Research your ancestor’s entire family in the way described above before going on to research their parents. Sometimes it takes getting to know an entire family group through available documents before you can discover more about the preceding generation.

Check website updates and new collections regularly. Once you exhaust records available and online databases then learn about resources in archives and local repositories by visiting the Research Wiki or Ancestry’s Wiki.


Avoiding the weak limb on a family tree



The most popular database on Ancestry.com is a public member tree with voluminous records. That is enough to make one concerned about the value of a member tree. Finding another person's family tree is like a child being let loose in a candy store to those new to research. The more seasoned researcher knows this: A family tree with no sources is like a diet with only sugar and no substance to sustain life. Therefore, a family tree with no sources ought to have a flashing red sign: “Researcher Beware.”


Trees with no sources


Finding trees is relatively easier than taking the extra effort to dig deeper or order a resource that is not online. It may even be thrilling to find someone else that has your ancestor on a tree, but what good is finding your ancestor on a tree with no proof of family relationship? Taking unproven information into your tree is like scooting out on the weakest limb.

It does not take much time to assuming ancestors and using undocumented trees, but you are sure to reach the end of the line ancestor somewhere. When there is no tree to document the next generation, people usually are forced to consult historical records. This is when the limb breaks because nothing jives in the records. That leaves you forced to start over with what you can document, and that has more validity.


Use documentation


Brick walls do not just show up in your path. Instead, you build them around your ancestor by following undocumented paths. If you have climbed your tree a few generations back without solid sources, you risk placing the wrong ancestor in the tree and wasting a lot of time.

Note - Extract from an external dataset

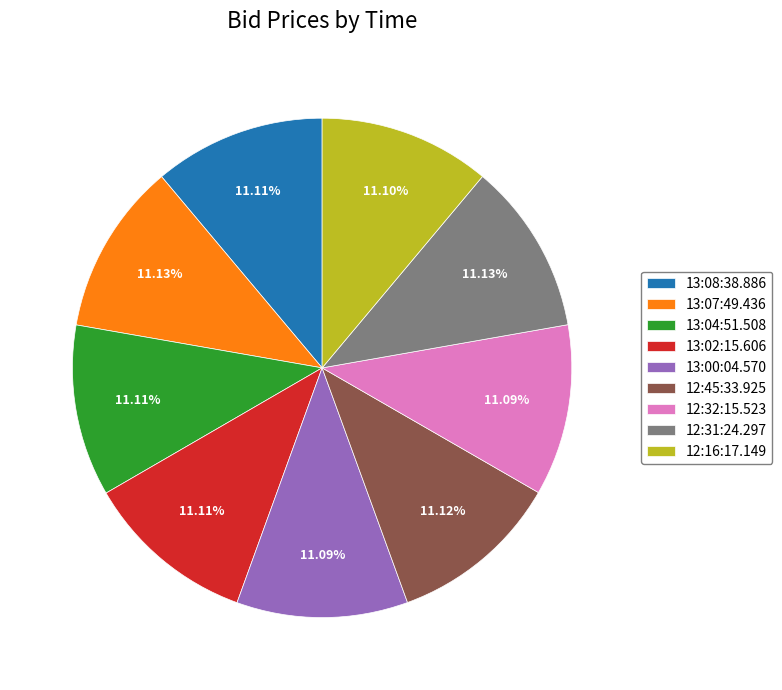

Does 12:32:15.523 represent more than half of the total?

No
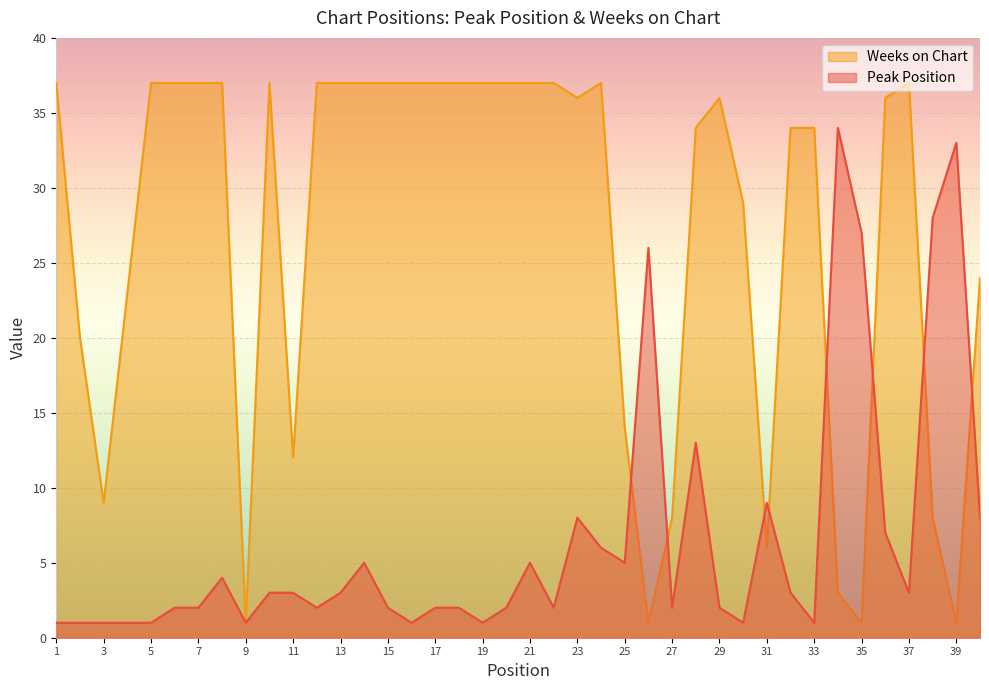

What is the difference between the Weeks on Chart values at 39 and 17?

36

Here is an example of research results achieved using documentation:


The oral history that you can gather can be vital in providing clues to help you document your ancestors. Of course, you should make every attempt to prove the information you are given and not to accept it verbatim. This is one case where the family oral history left out an ancestor and it was discovered using a unique record.


Same names


George Anderson Tucker (1827-1860) was father of George Epps Tucker (1859 – 1927) was father of George Anderson Tucker (1882-1932)


Naming patterns in a family can make it very difficult to distinguish one ancestor from another, and you must rely heavily on historical information. You do not know beforehand many times if enough resources exist.

The Tucker descendants were under the impression that the father of George Epps Tucker (1859 – 1927) of Carlisle, Union County, South Carolina was James Anderson Tucker (1801 -1885). At the time, I was relatively new.


Proving oral history


The 1880 Census you find George Epps Tucker, 21, in the household with James Anderson Tucker, a 78-year-old widower. The US Census does not provide the relationships to the head of household. Also, living there was George B. Tucker who was the brother of James.

Identifying other record types


Whenever there is a question as to who the father is, I know it could be answered by searching for a historical record. It was necessary to identify other record types that could shed more light. A visit to the South Carolina Department of Archives and History and a search among the probate index for Union County led to a reference to James A. Tucker. The record that opened the door to future information turned out to be the guardianship request by James A. Tucker for the son of George A. Tucker, dated 1871.

James A. Tucker requested guardianship of George Epps Tucker. This is the same George found living with him in 1880. George's parents were George A. and Annie Tucker. After the death of George, Annie Tucker had married William F. Holmes.

Guardianship of George Epps Tucker: https://www.familysearch.org/tree/person/sources/GQJX-BYC

James A. Tucker was the grandfather of George Epps Tucker. A lot more details were gleaned from using this record than from relying on what my family had come to believe.